■ REQUIREMENT: Wherever the string "euismod" turns up in the data, copy the whole line.
*** Opening of RAW DATA ***
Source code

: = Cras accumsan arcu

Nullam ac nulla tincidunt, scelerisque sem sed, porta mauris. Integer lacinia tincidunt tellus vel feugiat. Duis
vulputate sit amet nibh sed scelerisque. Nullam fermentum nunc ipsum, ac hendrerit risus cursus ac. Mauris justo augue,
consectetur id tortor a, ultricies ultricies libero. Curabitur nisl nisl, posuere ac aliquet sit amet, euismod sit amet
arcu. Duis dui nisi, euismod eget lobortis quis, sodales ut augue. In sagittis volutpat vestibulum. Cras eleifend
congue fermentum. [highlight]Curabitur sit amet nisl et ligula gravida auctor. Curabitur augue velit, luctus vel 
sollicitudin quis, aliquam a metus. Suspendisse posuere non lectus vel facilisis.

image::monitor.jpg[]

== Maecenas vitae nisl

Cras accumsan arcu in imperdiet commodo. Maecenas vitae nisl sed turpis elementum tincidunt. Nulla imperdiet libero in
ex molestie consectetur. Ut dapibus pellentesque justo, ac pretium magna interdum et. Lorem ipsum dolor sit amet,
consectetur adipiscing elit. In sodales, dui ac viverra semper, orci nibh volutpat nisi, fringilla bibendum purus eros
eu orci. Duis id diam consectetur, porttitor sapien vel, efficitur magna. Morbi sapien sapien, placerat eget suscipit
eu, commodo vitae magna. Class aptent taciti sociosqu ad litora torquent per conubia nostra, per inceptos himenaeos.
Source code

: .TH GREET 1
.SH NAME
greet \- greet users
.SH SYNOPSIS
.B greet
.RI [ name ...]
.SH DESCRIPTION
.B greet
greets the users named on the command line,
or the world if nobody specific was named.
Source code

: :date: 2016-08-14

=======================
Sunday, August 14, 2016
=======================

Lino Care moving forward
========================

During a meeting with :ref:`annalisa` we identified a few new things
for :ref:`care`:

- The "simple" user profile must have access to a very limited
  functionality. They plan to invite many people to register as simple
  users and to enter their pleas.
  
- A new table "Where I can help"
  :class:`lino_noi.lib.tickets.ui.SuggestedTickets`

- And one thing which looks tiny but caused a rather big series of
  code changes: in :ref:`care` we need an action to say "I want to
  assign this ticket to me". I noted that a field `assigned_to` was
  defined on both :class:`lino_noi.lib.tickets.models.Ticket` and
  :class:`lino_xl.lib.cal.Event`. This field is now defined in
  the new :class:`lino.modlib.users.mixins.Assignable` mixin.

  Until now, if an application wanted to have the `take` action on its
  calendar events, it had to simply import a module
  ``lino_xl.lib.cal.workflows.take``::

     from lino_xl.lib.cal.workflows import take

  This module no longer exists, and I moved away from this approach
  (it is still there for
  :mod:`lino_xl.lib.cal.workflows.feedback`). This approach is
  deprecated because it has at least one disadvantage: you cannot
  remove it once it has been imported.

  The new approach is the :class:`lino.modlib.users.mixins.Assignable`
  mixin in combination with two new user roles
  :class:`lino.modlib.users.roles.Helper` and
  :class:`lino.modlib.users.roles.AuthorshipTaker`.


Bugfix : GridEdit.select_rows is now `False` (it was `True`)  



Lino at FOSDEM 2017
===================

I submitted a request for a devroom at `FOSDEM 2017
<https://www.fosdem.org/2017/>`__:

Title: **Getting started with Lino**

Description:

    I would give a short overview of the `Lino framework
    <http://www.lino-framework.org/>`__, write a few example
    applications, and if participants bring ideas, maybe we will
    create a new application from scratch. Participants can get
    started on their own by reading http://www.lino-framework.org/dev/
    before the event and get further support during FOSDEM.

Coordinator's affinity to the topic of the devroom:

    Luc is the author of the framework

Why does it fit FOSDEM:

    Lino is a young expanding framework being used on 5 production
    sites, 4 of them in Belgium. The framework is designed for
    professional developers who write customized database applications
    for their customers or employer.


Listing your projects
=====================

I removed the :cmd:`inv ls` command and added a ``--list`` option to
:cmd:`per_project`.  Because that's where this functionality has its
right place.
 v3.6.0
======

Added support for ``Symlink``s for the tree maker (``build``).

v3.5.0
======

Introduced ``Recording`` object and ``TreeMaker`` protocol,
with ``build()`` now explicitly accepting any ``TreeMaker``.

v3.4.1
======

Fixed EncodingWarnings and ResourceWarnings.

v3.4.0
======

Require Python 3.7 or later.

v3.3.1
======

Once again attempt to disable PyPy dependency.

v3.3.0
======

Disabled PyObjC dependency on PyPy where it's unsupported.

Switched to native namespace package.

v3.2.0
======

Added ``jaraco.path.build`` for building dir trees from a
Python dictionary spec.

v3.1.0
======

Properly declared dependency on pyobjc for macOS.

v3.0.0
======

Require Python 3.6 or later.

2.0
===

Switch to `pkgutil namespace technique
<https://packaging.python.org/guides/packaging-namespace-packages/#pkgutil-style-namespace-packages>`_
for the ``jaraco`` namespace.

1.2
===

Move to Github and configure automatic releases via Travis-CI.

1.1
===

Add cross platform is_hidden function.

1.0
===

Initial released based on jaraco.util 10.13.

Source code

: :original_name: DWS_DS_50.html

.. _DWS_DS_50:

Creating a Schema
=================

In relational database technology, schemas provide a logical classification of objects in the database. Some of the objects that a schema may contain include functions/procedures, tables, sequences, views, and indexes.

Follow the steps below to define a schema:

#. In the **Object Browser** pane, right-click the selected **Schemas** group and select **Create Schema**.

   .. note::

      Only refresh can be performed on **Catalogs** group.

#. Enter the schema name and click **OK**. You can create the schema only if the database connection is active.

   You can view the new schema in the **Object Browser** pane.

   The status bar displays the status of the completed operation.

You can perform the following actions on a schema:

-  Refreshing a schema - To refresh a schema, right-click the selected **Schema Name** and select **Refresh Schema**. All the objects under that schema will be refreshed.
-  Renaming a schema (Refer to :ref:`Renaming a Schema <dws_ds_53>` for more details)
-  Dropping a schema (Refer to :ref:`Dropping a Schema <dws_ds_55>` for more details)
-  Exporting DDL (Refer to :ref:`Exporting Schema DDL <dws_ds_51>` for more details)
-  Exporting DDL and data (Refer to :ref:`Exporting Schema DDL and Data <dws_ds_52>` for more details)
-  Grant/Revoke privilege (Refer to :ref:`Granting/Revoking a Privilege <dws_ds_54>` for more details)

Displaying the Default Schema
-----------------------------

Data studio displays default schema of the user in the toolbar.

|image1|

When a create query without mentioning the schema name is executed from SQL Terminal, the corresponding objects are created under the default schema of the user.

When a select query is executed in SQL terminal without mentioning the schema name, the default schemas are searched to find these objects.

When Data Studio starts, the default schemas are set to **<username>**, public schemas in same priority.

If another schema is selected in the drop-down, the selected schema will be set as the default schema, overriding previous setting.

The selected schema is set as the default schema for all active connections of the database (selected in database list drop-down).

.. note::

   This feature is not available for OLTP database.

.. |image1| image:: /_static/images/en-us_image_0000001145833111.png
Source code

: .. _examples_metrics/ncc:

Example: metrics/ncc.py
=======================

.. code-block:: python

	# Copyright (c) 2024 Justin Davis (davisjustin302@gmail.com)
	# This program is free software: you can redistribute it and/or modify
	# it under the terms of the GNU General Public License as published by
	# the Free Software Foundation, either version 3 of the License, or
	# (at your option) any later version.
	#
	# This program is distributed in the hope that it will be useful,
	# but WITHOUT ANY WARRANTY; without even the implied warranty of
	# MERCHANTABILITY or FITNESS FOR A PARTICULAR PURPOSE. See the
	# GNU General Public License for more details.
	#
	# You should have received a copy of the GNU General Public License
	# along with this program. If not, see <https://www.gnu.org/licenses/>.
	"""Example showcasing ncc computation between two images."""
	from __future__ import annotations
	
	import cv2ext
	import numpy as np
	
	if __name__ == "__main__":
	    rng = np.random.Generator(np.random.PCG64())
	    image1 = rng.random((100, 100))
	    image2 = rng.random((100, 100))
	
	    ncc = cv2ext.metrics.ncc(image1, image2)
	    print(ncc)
*** Close of RAW DATA ***
■ TASK RESPONSE:
consectetur id tortor a, ultricies ultricies libero. Curabitur nisl nisl, posuere ac aliquet sit amet, euismod sit amet
arcu. Duis dui nisi, euismod eget lobortis quis, sodales ut augue. In sagittis volutpat vestibulum. Cras eleifend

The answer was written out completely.